MetricUsed InDescription
nDCG@10BEIRNormalized Discounted Cumulative Gain at rank 10 — measures ranking quality
Recall@10BEIRFraction of relevant documents retrieved in top 10
MAP@10BEIRMean Average Precision at rank 10
Exact MatchMultiHOP, Doc2DialWhether the prediction exactly matches the ground truth
F1MultiHOP, Doc2DialToken-level F1 (SQuAD-style precision/recall on answer tokens)
ROUGE-LMultiHOP, Doc2DialLongest common subsequence overlap between prediction and ground truth

Running the Benchmarks

The benchmark suite lives in benchmarking/rag/. See the README for full setup instructions.

Quick Start

cd benchmarking/rag
uv venv && source .venv/bin/activate
uv pip install -r requirements.txt

# Copy and configure environment
cp .env.example .env
# Edit .env with your OPENAI_API_KEY

Run Against OpenAI

python run_benchmark.py --benchmark beir --base-url https://api.openai.com/v1
python run_benchmark.py --benchmark multihop --base-url https://api.openai.com/v1
python run_benchmark.py --benchmark doc2dial --base-url https://api.openai.com/v1

Run Against OGX

# Start OGX with Milvus backend
bash start_stack.sh

# Vector search mode
python run_benchmark.py --benchmark beir --base-url http://localhost:8321/v1

# Hybrid search mode (recommended)
python run_benchmark.py --benchmark beir --base-url http://localhost:8321/v1 --search-mode hybrid

Compare Results

After running benchmarks against multiple backends:

python compare_results.py              # Table output
python compare_results.py --format csv # CSV for spreadsheets

Extending the Benchmarks

The suite is designed to be extended with new benchmarks.
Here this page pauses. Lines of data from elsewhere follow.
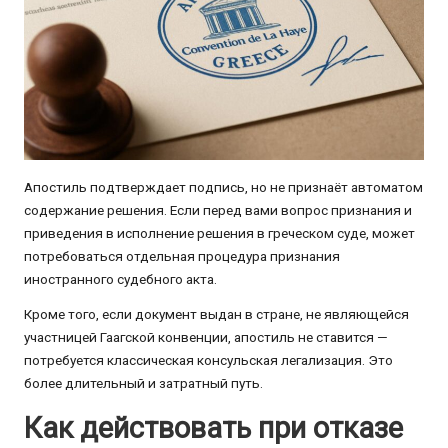
Апостиль подтверждает подпись, но не признаёт автоматом
содержание решения. Если перед вами вопрос признания и
приведения в исполнение решения в греческом суде, может
потребоваться отдельная процедура признания
иностранного судебного акта.
Кроме того, если документ выдан в стране, не являющейся
участницей Гаагской конвенции, апостиль не ставится —
потребуется классическая консульская легализация. Это
более длительный и затратный путь.
Как действовать при отказе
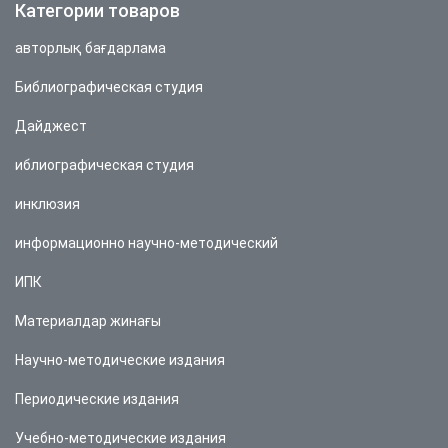
Категории товаров
авторлық бағдарлама
Библиографическая студия
Дайджест
иблиографическая студия
инклюзия
информационно научно-методический
ИПК
Материалдар жинағы
Научно-методические издания
Периодические издания
Учебно-методические издания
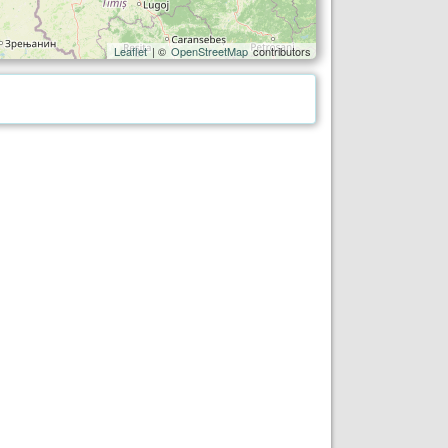
Leaflet
| ©
OpenStreetMap
contributors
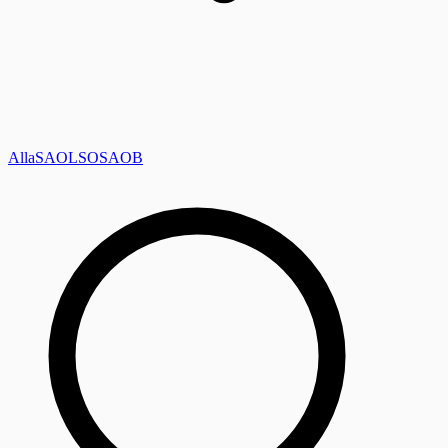
Alla
SAOL
SO
SAOB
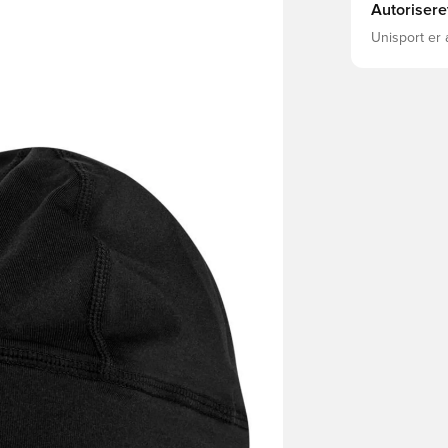
Autorisere
Unisport er 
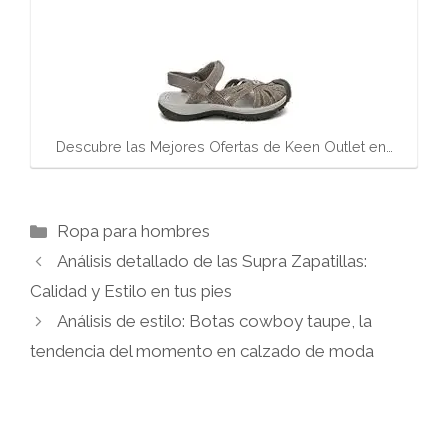
Descubre las Mejores Ofertas de Keen Outlet en…
Categorías
Ropa para hombres
Análisis detallado de las Supra Zapatillas:
Calidad y Estilo en tus pies
Análisis de estilo: Botas cowboy taupe, la
tendencia del momento en calzado de moda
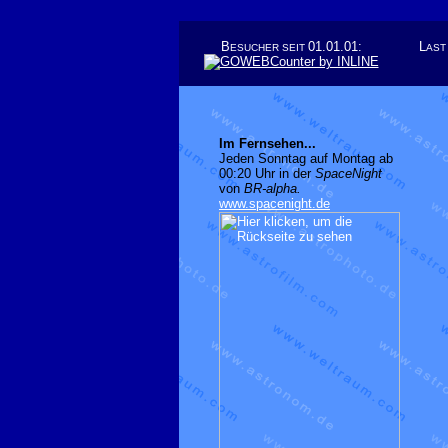
B
01.01.01:
L
ESUCHER
SEIT
AST
Im Fernsehen...
Jeden Sonntag auf Montag ab
00:20 Uhr in der
SpaceNight
von
BR-alpha.
www.spacenight.de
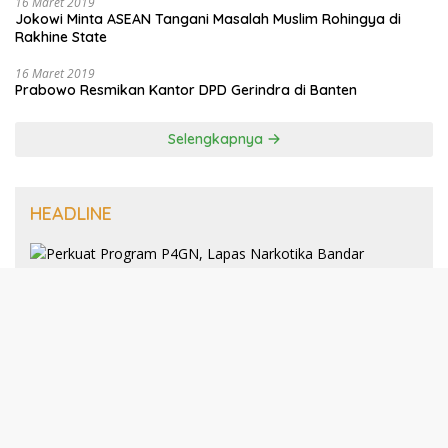
16 Maret 2019
Jokowi Minta ASEAN Tangani Masalah Muslim Rohingya di
Rakhine State
16 Maret 2019
Prabowo Resmikan Kantor DPD Gerindra di Banten
Selengkapnya
HEADLINE
8 Januari 2025
Perkuat Program P4GN, Lapas
Narkotika Bandar Lampung Terima
Audiensi dari BNN Kabupaten Lampung
Selatan
30 Desember 2024
193 Guru PAI Profesional Kota Bandar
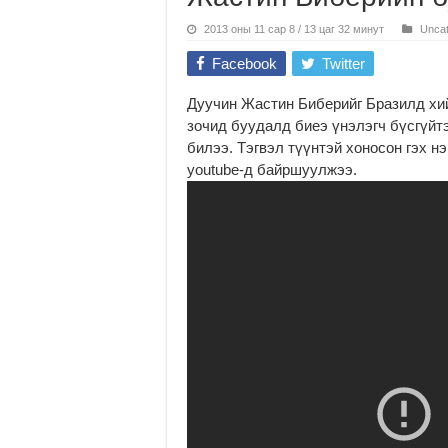
2013 оны 11 сар 8 / 13 цаг 32 минут
Uncat
Facebook
Twitter
Дуучин Жастин Биберийг Бразилд хи
зочид буудалд биеэ үнэлэгч бүсгүйтэ
билээ. Тэгвэл түүнтэй хоносон гэх н
youtube-д байршуулжээ.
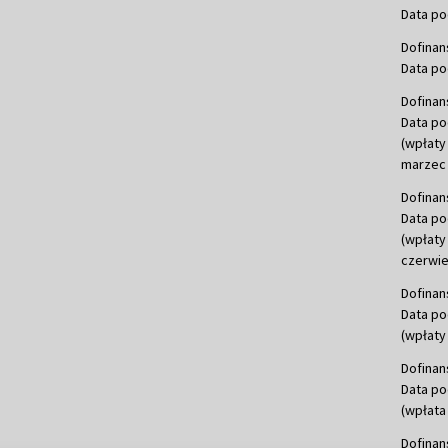
Data po
Dofinan
Data po
Dofinan
Data po
(wpłaty
marzec 
Dofinan
Data po
(wpłaty
czerwie
Dofinan
Data po
(wpłaty 
Dofinan
Data po
(wpłata
Dofinan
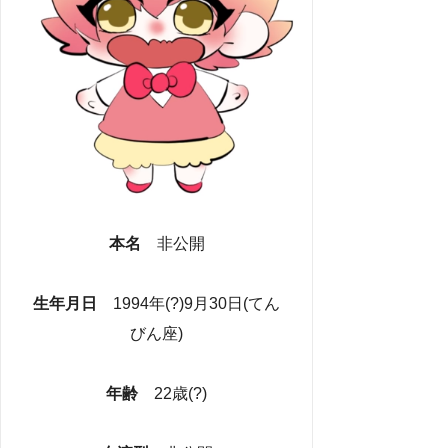
本名
非公開
生年月日
1994年(?)9月30日(てん
びん座)
年齢
22歳(?)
Each benchmark implements the BenchmarkRunner interface:

from benchmarks.base import BenchmarkRunner

class MyBenchmark(BenchmarkRunner):
name = "my_benchmark"

def download(self) -> None:
"""Download or load the dataset."""
...

def load_data(self) -> None:
"""Parse the dataset into corpus, queries, and ground truths."""
...

def ingest(self) -> None:
"""Upload corpus to Files API and create a Vector Store."""
...

def evaluate(self) -> dict:
"""Run queries and compute metrics."""
...

Register the new benchmark in run_benchmark.py and it will be available via --benchmark my_benchmark.